Your assignment
Go through the material and copy each line that includes "OsmAnd".

Excerpted data

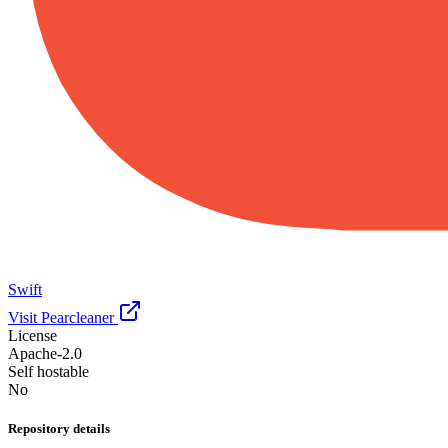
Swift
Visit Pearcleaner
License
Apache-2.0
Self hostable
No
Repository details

--

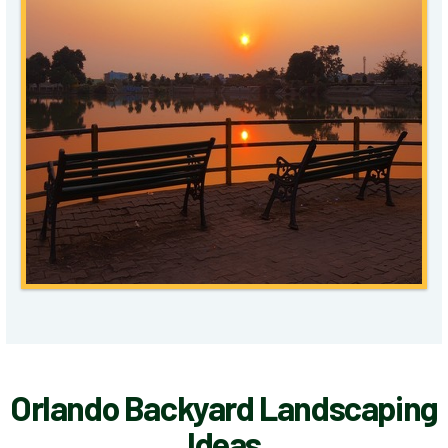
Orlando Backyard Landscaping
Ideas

...

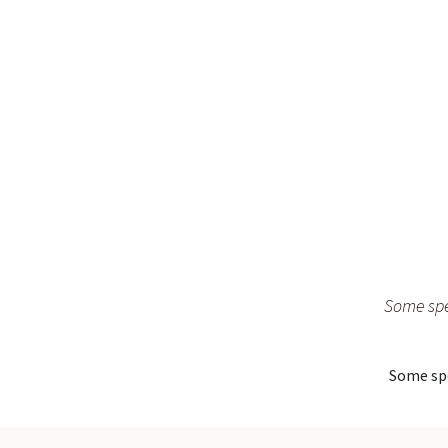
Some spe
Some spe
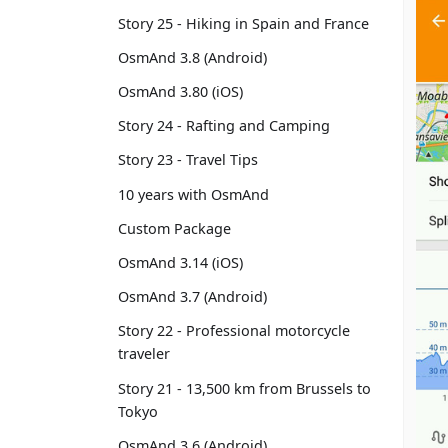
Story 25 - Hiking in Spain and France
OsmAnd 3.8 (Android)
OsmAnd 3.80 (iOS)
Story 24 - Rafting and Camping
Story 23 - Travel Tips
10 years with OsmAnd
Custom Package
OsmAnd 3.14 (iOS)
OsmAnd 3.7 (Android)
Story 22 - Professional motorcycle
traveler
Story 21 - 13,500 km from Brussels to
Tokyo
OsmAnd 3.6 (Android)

Task answer
OsmAnd 3.8 (Android)
OsmAnd 3.80 (iOS)
10 years with OsmAnd
OsmAnd 3.14 (iOS)
OsmAnd 3.7 (Android)
OsmAnd 3.6 (Android)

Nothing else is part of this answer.